Learning paths are available for developers wanting to get started with artificial intelligence, enforce data governance, start coding with Node.js, modernize applications, migrate to OpenShift, or many other technical topics. Courses and content can be accessed via our Cognitive Class platform and our developer website.
 
BN: IBM watsonx launched last year. How does IBM Developer support the rollout of IBM’s data and AI platform?
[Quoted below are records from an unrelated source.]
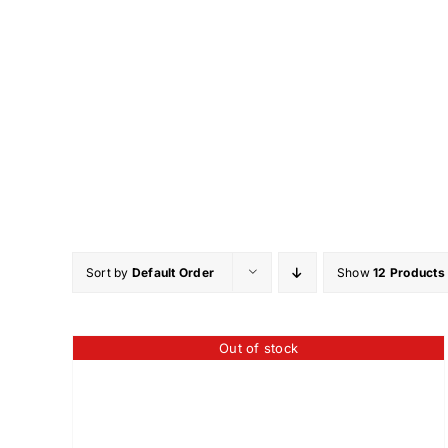
Skip
to
content
Sort by
Default Order
Show
12 Products
Out of stock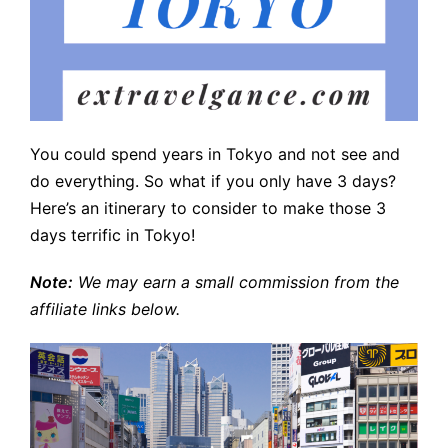
You could spend years in Tokyo and not see and
do everything. So what if you only have 3 days?
Here’s an itinerary to consider to make those 3
days terrific in Tokyo!
Note:
We may earn a small commission from the
affiliate links below.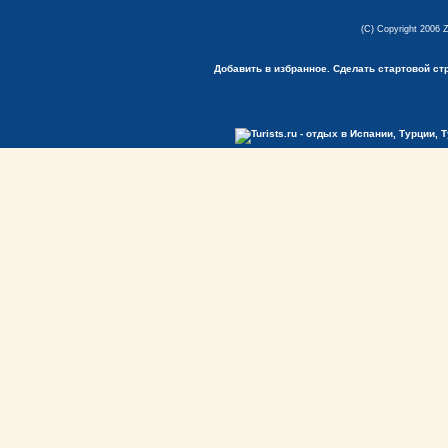
(C) Copyright 2006 
Добавить в избранное.
Сделать стартовой ст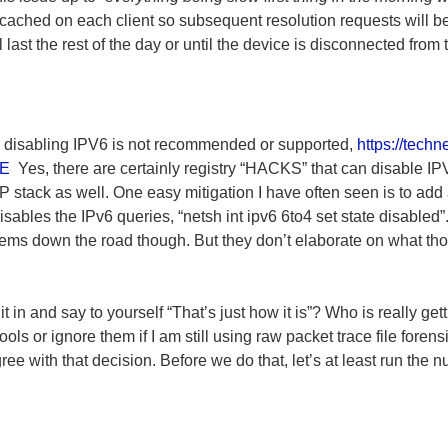
 cached on each client so subsequent resolution requests will be f
ill last the rest of the day or until the device is disconnected from
, disabling IPV6 is not recommended or supported,
https://techn
BE
Yes, there are certainly registry “HACKS” that can disable IP
IP stack as well. One easy mitigation I have often seen is to ad
isables the IPv6 queries, “netsh int ipv6 6to4 set state disabled”.
lems down the road though. But they don’t elaborate on what th
it in and say to yourself “That’s just how it is”? Who is really get
ols or ignore them if I am still using raw packet trace file forens
ee with that decision. Before we do that, let’s at least run the 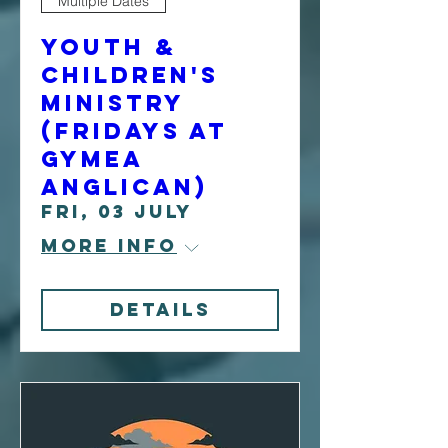
Multiple Dates
Youth &
Children's
Ministry
(Fridays at
Gymea
Anglican)
Fri, 03 July
More info
Details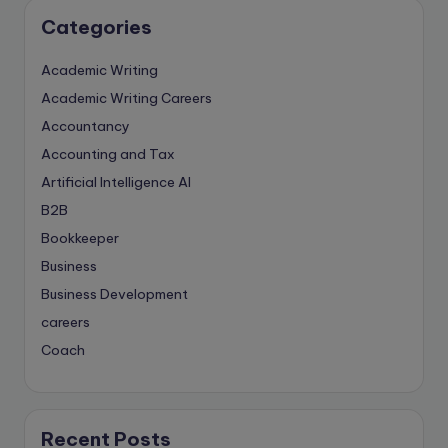
Categories
Academic Writing
Academic Writing Careers
Accountancy
Accounting and Tax
Artificial Intelligence
AI
B2B
Bookkeeper
Business
Business Development
careers
Coach
compliance & privancy
Consulting Business
Content Marketing
Recent Posts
SR: Our new content is the latest example of how IBM is helping developers more easily and quickly learn about, build, and bring to market AI-powered solutions impacting their business or client’s business. We are putting watsonx in the hands of developers and are helping them adopt the technology, learn about the open-source technology underpinning watsonx and better understand industry-specific use cases so they can apply AI to their business. 

Through IBM Developer, developers can explore watsonx, view live demos of the products and sign up for free trials that allow them to train, validate, tune and deploy AI models, as well as test drive the open data lakehouse on IBM Cloud.

BN: Where should students and new developers who are interested in learning about today’s most influential AI-specific open-source communities and projects go for more information?

SR: Building on our leadership and contribution to open source, IBM Developer helps developers explore and contribute to prominent open-source communities and technology, many of which are used in watsonx, including PyTorch, CodeFlare, Caikit, Ray/KubeRay, KServe/ModelMesh, and Hugging Face to help accelerate the impact of AI on their own business. Developers can learn about leading open source communities, AI for Business strategy, hybrid cloud infrastructure, and DevOps best practices.

BN: Is there any other advice you can offer to those interested in learning more about how to get involved in new technology like AI and Cloud?

SR: Beyond visiting IBM Developer, our Call for Code Challenge provides a great opportunity to access free watsonx training, to put newly found generative AI skills to work and win cash prizes. Since its launch in 2018, Call for Code has become an annual rally call for developers around the world to come together and think creatively about how to solve the world’s largest problems with AI.

Those interested can find inspiration from previous Call for Code winning projects like Project OWL, Agrolly, and GardenMate, and find out how to contribute to each project’s code via The Linux Foundation.